Please write out the listing below word for word, from its first line through the line with "8: (243, 373)".
··· Entries shown ···
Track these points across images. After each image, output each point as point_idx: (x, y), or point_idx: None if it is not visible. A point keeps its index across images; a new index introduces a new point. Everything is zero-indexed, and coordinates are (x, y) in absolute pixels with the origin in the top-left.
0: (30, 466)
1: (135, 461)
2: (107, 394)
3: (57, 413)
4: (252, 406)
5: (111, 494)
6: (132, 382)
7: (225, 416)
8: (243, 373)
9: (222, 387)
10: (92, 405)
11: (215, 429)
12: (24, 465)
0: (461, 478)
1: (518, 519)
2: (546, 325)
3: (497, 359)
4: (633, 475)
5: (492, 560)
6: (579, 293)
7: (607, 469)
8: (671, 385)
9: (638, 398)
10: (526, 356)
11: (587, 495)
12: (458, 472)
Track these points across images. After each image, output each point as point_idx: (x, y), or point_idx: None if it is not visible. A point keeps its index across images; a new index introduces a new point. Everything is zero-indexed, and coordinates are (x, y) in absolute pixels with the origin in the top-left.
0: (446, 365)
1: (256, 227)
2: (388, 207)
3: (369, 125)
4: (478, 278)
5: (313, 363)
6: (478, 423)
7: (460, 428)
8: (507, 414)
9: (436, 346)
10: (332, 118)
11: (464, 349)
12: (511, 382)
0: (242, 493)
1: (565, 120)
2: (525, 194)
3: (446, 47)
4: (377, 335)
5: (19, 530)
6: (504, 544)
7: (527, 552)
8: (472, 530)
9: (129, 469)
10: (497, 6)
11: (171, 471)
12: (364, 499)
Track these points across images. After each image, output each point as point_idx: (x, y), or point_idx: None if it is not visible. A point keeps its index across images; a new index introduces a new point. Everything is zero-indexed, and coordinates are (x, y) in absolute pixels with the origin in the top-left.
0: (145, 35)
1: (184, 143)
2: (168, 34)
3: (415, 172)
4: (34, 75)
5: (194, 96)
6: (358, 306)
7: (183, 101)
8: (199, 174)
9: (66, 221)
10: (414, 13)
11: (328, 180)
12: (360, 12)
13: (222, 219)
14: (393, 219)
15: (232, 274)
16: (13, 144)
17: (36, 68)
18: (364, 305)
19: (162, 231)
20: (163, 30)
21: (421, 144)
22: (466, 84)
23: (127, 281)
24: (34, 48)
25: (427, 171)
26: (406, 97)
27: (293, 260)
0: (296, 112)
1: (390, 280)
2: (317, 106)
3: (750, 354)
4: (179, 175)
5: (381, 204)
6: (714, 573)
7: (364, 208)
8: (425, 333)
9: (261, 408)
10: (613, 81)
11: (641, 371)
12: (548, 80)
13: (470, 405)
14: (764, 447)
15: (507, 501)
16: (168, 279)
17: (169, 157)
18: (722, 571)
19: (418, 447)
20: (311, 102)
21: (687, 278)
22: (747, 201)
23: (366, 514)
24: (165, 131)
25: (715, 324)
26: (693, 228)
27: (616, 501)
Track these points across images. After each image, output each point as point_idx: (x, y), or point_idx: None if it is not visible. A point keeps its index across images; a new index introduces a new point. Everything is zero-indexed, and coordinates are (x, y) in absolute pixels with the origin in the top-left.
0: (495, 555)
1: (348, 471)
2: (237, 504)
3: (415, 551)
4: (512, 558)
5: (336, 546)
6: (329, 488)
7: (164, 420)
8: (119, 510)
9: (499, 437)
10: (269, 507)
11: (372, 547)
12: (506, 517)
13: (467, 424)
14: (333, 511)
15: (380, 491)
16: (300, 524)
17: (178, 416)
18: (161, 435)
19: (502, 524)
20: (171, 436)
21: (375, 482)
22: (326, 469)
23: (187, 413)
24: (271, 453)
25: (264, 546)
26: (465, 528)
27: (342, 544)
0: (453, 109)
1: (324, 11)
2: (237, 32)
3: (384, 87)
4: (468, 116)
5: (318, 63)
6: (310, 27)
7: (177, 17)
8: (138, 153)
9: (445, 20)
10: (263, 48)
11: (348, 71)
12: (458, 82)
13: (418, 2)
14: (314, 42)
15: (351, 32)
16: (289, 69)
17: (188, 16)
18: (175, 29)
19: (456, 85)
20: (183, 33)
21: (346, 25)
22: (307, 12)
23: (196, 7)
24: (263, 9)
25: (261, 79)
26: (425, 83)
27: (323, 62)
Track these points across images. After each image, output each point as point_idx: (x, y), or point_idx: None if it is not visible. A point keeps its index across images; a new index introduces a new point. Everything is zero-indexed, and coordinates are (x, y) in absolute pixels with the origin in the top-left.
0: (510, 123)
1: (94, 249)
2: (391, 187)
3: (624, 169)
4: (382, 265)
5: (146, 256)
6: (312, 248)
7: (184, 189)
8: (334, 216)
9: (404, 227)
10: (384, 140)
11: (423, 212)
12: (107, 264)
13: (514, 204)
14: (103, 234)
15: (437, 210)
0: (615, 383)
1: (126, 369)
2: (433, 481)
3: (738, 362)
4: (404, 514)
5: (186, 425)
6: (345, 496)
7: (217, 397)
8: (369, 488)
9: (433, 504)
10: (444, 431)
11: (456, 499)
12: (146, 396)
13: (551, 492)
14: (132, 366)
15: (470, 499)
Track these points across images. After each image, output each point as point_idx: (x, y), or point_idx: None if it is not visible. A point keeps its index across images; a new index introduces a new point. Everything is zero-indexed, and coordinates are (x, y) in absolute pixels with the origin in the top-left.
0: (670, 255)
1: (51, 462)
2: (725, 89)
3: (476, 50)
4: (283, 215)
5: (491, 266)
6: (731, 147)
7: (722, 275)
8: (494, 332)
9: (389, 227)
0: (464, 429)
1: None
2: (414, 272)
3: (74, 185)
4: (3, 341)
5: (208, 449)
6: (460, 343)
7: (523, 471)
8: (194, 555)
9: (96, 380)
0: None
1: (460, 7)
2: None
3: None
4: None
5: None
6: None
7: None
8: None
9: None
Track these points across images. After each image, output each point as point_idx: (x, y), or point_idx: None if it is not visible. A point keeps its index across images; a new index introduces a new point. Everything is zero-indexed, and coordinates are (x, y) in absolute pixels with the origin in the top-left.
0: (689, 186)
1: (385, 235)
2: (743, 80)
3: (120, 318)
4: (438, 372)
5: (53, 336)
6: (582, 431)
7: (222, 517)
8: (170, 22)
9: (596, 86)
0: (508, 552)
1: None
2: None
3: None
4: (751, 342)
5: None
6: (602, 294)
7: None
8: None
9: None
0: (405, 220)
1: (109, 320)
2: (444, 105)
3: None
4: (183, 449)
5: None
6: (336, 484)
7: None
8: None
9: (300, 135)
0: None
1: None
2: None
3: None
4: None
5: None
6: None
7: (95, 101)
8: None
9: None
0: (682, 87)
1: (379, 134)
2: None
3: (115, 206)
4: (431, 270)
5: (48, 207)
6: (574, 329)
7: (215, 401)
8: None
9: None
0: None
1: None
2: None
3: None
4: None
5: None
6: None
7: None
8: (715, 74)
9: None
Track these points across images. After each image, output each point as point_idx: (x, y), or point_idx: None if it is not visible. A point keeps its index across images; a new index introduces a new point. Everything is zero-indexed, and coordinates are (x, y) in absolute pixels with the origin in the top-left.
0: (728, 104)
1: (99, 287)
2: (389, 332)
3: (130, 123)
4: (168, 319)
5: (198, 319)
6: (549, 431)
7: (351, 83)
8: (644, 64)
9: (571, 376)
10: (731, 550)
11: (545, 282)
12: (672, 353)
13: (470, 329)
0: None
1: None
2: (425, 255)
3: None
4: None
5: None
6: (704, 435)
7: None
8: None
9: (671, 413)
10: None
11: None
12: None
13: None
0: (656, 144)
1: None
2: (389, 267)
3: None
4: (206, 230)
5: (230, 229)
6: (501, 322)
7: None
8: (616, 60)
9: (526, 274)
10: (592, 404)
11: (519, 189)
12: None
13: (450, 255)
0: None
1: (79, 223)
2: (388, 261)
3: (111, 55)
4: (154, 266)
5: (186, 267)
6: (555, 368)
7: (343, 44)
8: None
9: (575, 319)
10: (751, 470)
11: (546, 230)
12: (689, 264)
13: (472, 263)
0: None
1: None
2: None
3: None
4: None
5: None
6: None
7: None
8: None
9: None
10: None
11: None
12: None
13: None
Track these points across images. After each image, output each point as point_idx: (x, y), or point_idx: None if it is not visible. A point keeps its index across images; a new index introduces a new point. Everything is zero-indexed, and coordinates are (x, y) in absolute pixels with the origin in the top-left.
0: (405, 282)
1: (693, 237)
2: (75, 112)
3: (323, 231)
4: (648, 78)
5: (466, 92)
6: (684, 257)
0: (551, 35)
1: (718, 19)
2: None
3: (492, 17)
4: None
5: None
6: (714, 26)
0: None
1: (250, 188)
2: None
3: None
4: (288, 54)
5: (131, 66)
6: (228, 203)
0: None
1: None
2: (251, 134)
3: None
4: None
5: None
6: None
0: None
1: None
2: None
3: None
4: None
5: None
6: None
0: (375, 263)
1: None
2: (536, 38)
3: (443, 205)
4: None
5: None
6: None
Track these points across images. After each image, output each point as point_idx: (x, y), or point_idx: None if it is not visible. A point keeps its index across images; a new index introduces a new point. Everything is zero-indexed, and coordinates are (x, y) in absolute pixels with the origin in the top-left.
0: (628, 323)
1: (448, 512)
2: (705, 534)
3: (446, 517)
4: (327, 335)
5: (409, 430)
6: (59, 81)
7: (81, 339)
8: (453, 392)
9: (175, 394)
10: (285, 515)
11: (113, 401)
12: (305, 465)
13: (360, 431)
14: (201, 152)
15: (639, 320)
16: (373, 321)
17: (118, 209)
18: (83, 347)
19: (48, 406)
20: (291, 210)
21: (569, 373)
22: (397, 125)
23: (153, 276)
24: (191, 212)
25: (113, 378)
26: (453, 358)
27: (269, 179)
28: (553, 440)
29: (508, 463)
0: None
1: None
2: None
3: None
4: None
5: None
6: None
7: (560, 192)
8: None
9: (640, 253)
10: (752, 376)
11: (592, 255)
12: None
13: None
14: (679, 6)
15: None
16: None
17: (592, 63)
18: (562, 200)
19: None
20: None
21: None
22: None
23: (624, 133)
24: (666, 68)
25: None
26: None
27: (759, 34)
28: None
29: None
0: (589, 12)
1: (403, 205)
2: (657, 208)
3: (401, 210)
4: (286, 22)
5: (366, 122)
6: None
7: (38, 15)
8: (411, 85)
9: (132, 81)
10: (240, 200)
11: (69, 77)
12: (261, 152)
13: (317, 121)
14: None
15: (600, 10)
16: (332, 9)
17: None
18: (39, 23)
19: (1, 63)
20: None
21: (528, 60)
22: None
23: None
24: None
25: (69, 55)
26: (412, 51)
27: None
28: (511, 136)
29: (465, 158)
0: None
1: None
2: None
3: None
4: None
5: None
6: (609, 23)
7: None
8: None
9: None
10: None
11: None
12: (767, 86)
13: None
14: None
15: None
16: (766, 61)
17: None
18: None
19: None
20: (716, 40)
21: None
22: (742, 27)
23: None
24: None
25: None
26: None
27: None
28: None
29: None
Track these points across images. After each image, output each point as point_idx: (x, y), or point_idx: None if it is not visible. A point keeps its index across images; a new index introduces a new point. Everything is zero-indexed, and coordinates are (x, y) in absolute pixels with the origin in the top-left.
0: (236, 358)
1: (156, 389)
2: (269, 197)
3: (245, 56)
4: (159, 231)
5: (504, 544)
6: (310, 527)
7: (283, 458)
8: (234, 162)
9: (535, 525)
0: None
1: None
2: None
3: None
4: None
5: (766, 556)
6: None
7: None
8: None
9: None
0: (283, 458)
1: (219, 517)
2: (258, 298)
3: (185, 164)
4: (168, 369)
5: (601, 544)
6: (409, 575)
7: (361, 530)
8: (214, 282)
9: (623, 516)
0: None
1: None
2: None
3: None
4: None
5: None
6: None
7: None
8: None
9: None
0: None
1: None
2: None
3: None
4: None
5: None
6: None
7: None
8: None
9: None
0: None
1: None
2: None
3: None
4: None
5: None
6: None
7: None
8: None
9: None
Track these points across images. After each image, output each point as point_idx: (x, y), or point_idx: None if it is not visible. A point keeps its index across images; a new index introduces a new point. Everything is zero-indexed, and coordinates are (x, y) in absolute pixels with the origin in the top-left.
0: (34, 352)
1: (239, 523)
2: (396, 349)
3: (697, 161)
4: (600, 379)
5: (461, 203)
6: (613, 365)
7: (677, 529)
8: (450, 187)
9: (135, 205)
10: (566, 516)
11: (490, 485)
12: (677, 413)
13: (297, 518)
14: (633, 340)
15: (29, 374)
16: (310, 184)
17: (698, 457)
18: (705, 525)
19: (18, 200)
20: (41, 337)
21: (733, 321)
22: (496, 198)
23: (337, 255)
···
» The solution
Track these points across images. After each image, output each point as point_idx: (x, y), or point_idx: None if it is not visible. A point keeps its index across images; a new index introduces a new point. Everything is zero-indexed, and coordinates are (x, y) in absolute pixels with the origin in the top-left.
0: (30, 466)
1: (135, 461)
2: (107, 394)
3: (57, 413)
4: (252, 406)
5: (111, 494)
6: (132, 382)
7: (225, 416)
8: (243, 373)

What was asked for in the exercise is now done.